LE MIE PIANTE E IL SEGRETO PIU’ GRANDE La recensione del Prof. Giovanni Incorvati
prof. di Filosofia del Diritto alla Sapienza di Roma, docente di Bioetica Univ. di Camerino
Il nuovo romanzo di Francesca, prosecuzione del suo precedente Cosa fanno le mie piante quando non ci sono, si presenta esattamente all’altezza delle promesse. La risposta al titolo della prima opera è al fondo del titolo della seconda. La figura centrale di Anne e quelle delle sue piante (tra cui le care Giò e Maria Juana, nel frattempo “defunte”) mantengono la loro posizione nel titolo, con in più l’arrivo tra di loro di due new entry. Ma nell’espressione “le mie piante” ci sono diverse interpretazioni dell’aggettivo “mie”, tra cui occorre distinguere: piante di chi esattamente? Nell’appartamento di Parigi esse continuano tutte a convivere insieme con il lascito di Julien, l’amato artista, compagno di Anne, scomparso tragicamente un anno prima. Dipinti da lui, alle pareti ci sono evidentemente i ritratti di Anne nelle sembianze di ciascuna di loro, e sia gli uni che le altre presenziano, come “testimoni oculari” o “immaginari”, alle nuove notti di Anne, quando la memoria di Julien vorrebbe colmare quei vuoti che continuamente si riaprono in lei.

◆ Voci riportate ◆
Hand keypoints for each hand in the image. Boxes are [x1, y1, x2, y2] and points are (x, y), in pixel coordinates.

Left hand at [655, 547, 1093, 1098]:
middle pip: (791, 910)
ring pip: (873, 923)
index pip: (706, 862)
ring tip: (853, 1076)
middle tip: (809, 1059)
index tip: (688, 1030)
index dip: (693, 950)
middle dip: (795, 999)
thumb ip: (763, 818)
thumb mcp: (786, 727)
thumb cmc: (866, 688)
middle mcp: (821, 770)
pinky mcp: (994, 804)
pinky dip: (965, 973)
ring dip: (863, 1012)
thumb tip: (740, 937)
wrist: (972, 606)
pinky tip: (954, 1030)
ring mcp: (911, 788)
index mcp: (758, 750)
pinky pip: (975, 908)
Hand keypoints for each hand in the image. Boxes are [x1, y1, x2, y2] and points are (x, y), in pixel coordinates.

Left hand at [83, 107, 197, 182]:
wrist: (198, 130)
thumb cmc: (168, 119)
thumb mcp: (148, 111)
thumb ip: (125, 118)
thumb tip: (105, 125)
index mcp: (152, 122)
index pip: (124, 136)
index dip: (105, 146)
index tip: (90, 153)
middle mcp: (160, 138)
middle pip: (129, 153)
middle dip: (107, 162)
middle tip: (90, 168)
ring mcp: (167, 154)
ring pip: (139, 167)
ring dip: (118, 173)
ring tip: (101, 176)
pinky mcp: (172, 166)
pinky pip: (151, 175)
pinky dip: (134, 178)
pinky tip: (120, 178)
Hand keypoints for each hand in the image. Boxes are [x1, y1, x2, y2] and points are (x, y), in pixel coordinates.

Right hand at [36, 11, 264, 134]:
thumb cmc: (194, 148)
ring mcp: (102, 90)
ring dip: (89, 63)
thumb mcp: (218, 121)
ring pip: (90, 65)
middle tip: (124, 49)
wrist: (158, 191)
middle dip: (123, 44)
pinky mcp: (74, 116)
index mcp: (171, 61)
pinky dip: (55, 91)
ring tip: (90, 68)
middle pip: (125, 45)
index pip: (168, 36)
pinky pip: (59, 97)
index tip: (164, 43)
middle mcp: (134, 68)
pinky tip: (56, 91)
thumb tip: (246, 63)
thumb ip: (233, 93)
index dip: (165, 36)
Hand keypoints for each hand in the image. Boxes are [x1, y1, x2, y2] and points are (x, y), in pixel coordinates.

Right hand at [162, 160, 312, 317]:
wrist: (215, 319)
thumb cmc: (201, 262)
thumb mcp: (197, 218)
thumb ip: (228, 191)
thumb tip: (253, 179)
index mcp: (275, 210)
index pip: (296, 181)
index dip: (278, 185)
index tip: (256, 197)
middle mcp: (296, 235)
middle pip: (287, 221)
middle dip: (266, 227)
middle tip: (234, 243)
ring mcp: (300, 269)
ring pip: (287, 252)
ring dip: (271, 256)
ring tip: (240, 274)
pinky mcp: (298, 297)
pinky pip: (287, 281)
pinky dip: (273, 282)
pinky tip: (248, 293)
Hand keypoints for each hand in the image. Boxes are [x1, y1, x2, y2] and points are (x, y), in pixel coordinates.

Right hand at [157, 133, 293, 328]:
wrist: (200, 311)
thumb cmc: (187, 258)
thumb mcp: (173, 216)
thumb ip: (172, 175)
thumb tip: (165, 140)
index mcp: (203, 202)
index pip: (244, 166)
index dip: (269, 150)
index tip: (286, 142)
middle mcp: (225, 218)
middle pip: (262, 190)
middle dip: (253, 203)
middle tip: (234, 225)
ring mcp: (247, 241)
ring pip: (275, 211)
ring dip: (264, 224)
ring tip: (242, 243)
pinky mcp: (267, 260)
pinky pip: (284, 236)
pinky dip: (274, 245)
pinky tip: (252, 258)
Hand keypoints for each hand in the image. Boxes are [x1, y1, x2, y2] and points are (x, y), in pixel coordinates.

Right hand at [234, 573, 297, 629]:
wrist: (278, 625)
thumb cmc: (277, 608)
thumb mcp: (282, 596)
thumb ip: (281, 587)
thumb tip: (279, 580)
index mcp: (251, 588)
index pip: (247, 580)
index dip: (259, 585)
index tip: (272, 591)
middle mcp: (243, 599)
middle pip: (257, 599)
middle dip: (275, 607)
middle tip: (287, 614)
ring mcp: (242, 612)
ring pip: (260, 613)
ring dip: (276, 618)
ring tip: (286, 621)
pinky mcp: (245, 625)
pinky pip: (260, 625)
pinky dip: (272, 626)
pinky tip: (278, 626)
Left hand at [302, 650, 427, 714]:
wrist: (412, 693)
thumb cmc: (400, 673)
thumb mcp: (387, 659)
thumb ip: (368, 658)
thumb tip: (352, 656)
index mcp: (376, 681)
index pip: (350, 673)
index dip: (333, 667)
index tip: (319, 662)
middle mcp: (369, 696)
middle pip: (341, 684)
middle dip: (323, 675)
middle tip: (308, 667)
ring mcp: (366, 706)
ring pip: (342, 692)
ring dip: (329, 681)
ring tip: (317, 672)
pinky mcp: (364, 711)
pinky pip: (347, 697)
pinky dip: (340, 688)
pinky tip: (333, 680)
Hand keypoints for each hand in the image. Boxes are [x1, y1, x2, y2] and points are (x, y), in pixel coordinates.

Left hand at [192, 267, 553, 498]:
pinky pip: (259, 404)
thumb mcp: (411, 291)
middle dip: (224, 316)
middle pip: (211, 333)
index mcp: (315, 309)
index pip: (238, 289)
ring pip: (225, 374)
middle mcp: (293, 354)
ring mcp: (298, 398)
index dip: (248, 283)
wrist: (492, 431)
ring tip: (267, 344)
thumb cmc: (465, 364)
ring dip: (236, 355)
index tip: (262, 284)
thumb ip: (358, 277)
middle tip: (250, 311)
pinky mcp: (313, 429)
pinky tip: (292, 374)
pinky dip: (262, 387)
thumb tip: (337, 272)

◆ Elenco dei compiti ◆
1. Secondo la recensione, quale titolo ha il romanzo precedente di Francesca?
2. Elenchi tutti i personaggi del romanzo che la recensione chiama per nome.
3. Dica se ciascuna affermazione concorda con la recensione, rispondendo sì o no e citando le parole decisive: (a) Julien è scomparso due anni prima; (b) Giò e Maria Juana sono nel frattempo defunte; (c) i ritratti appesi alle pareti sono stati dipinti da Anne.

◆ Risultati per compito ◆
1. Cosa fanno le mie piante quando non ci sono.

2. Anne, Giò, Maria Juana, Julien

3.
(a) No: «scomparso tragicamente un anno prima».
(b) Sì: «tra cui le care Giò e Maria Juana, nel frattempo “defunte”».
(c) No: «Dipinti da lui, alle pareti ci sono evidentemente i ritratti di Anne».